Hey,
I’m trying to train something using Isaac Sim with many instances of the same environment (roughly 2000). I’m facing an issue where the exact same code and script will sometimes error and sometimes execute without issues.
I’m using a NVIDIA GeForce RTX 4090
Driver Version: 550.40.07
CUDA Version: 12.4
Here’s my stack trace
2024-02-29 00:57:32 [19,545ms] [Error] [omni.physx.tensors.plugin] CUDA error: an illegal memory access was encountered: ../../../source/extensions/omni.physx.tensors/plugins/gpu/ThrustUtils.h: 40
Traceback (most recent call last):
File "launch_ppo.py", line 419, in <module>
run(**cfg)
File "launch_ppo.py", line 243, in run
sub_env = envs.create_env(env_name, max_path_length=cfg["max_path_length"], randomize_action_mag=randomize_action_mag, randomize_object_name=randomize_object_name,num_envs=num_envs,continuous_action_space=continuous_action_space, display=display, render_images=False, img_shape=(img_width,img_height),usd_path=usd_path, usd_name=usd_name, num_cameras=num_cameras,randomize_pos=randomize_pos, randomize_rot=randomize_rot, euler_rot=euler_rot, cfg=cfg)
File "/home/arhan/projects/PolicyLearning/huge/envs/__init__.py", line 26, in create_env
return IsaacGoalEnv(max_path_length=max_path_length, display=display,randomize_action_mag=randomize_action_mag, randomize_object_name=randomize_object_name, render_images=render_images,img_shape=img_shape, usd_name=usd_name, usd_path=usd_path, num_envs=num_envs, sensors=sensors,num_cameras=num_cameras, euler_rot=euler_rot, randomize_rot=randomize_rot, randomize_pos=randomize_pos, cfg=cfg)

[Stored data entries]
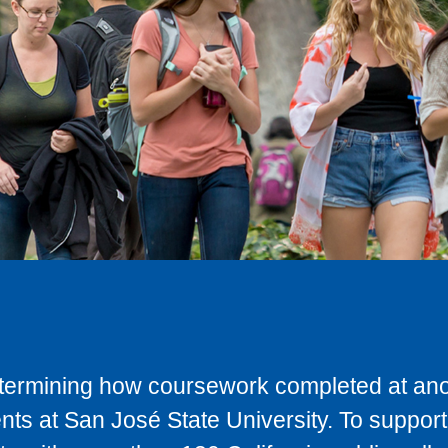
determining how coursework completed at anot
ts at San José State University. To support 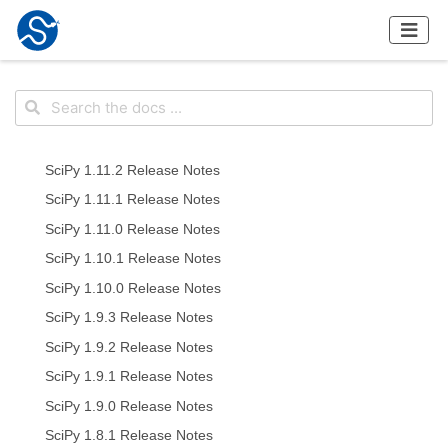
SciPy 1.11.2 Release Notes
SciPy 1.11.1 Release Notes
SciPy 1.11.0 Release Notes
SciPy 1.10.1 Release Notes
SciPy 1.10.0 Release Notes
SciPy 1.9.3 Release Notes
SciPy 1.9.2 Release Notes
SciPy 1.9.1 Release Notes
SciPy 1.9.0 Release Notes
SciPy 1.8.1 Release Notes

§ TASK REQUIREMENTS:
A) List the hardware and software version details stated in the Isaac Sim forum post.
B) In the Isaac Sim forum post, what cause does the logged CUDA error give, and where was that error reported?
Rely solely on the Isaac Sim forum post.

§ ANSWER LIST:
A)
- NVIDIA GeForce RTX 4090
- Driver Version: 550.40.07
- CUDA Version: 12.4

B) The logged CUDA error gives the cause as an illegal memory access. The omni.physx.tensors.plugin reported it at ../../../source/extensions/omni.physx.tensors/plugins/gpu/ThrustUtils.h, line 40.